Fund managers also changed their approach. For schemes that had relied on lower-rated bonds to generate incremental returns, liquidity and portfolio quality became the primary focus. Even categories such as medium-duration, dynamic bond and short-duration funds sharply reduced exposure to lower-rated issuers. The average allocation to AA-and-below papers in medium-duration funds fell from 35 per cent in April 2018 to 27 per cent in April 2026. Low-duration funds reduced such exposure from 12 per cent to 5 per cent, while dynamic bond and short-duration funds cut it from 8 per cent to 4 per cent.

Credit risk funds also saw their reported allocation to AA-and-below papers fall to about 55 per cent over the past eight years. This should be read with some caution. Portfolio-disclosure numbers are calculated on total scheme assets, while regulatory allocation requirements and liquidity buffers may use different bases. Post-2020 liquidity-risk rules also pushed debt schemes to maintain a minimum liquidity cushion, making reported AA-and-below exposure lower than earlier periods.

Increase in AA-and-below allocation

Yet the latest data hint at a notable shift. After reaching a low of 2.3 per cent of assets in 2025, lower-rated exposure increased to 3.1 per cent in 2026. In value terms, exposure rose from ₹37,610 crore to ₹55,059 crore.

Several medium-duration, dynamic bond and credit risk schemes raised allocations to AA-and-below securities. At the fund level, the shift is even more pronounced. Schemes that significantly increased exposure include Aditya Birla Sun Life Dynamic Bond Fund, SBI Medium to Long Duration Fund and SBI Medium Duration Fund (see tables).

This revival looks more like a calibrated shift than a return to aggressive risk-taking.
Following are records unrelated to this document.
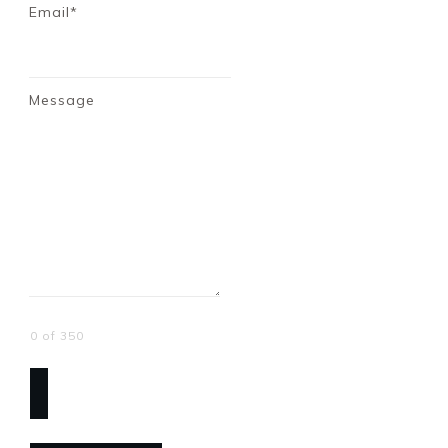
Email*
Message
0 of 350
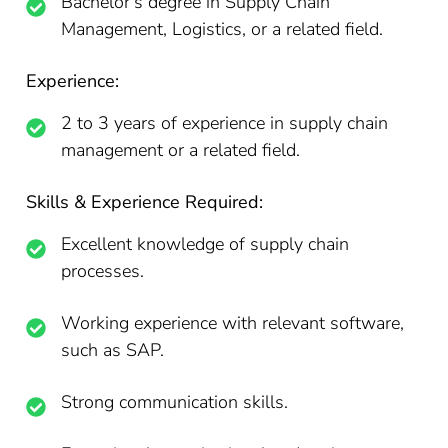
Bachelor’s degree in Supply Chain
Management, Logistics, or a related field.
Experience:
2 to 3 years of experience in supply chain
management or a related field.
Skills & Experience Required:
Excellent knowledge of supply chain
processes.
Working experience with relevant software,
such as SAP.
Strong communication skills.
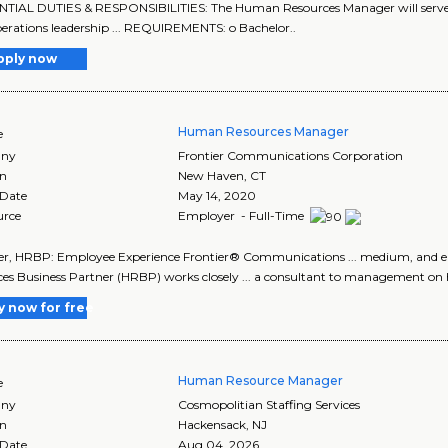
ENTIAL DUTIES & RESPONSIBILITIES: The Human Resources Manager will serve as 
erations leadership ... REQUIREMENTS: o Bachelor..
pply now
Human Resources Manager
e
ny
Frontier Communications Corporation
on
New Haven
,
CT
 Date
May 14, 2020
urce
Employer - Full-Time
r, HRBP: Employee Experience Frontier® Communications ... medium, and
es Business Partner (HRBP) works closely ... a consultant to management on 
y now for free
Human Resource Manager
e
ny
Cosmopolitian Staffing Services
on
Hackensack
,
NJ
 Date
Aug 04, 2026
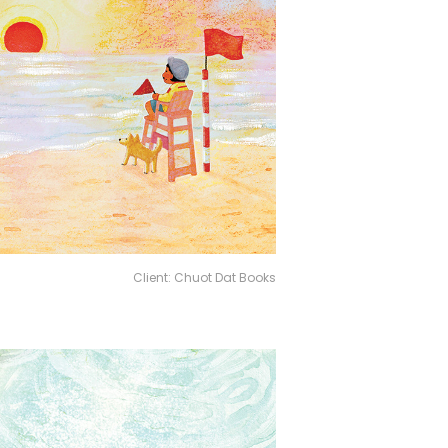
Client: Chuot Dat Books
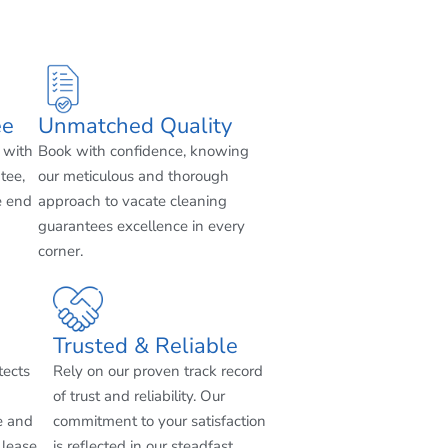
ee
Unmatched Quality
 with
Book with confidence, knowing
tee,
our meticulous and thorough
e end
approach to vacate cleaning
guarantees excellence in every
corner.
Trusted & Reliable
tects
Rely on our proven track record
of trust and reliability. Our
e and
commitment to your satisfaction
 lease
is reflected in our steadfast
The rise is visible in select schemes rather than across the entire debt fund universe. Fund managers appear to be adding credit exposure selectively for incremental yield, even as overall exposure to AA-and-below papers remains far below the levels seen before the credit events of 2018-20.

What it means for investors

The era of aggressive yield-chasing through lower-rated bonds is unlikely to return anytime soon, with fund managers now prioritising capital protection. While credit risk is making a comeback as a source of alpha, it comes with higher volatility, making it crucial for investors to assess portfolio quality rather than focusing solely on returns.

Category selection remains critical. Corporate bond funds and banking & PSU funds offer relative safety, while credit-oriented funds demand a higher risk appetite and greater patience. The lessons from past credit events remain fresh, and both fund managers and investors appear determined not to repeat earlier mistakes.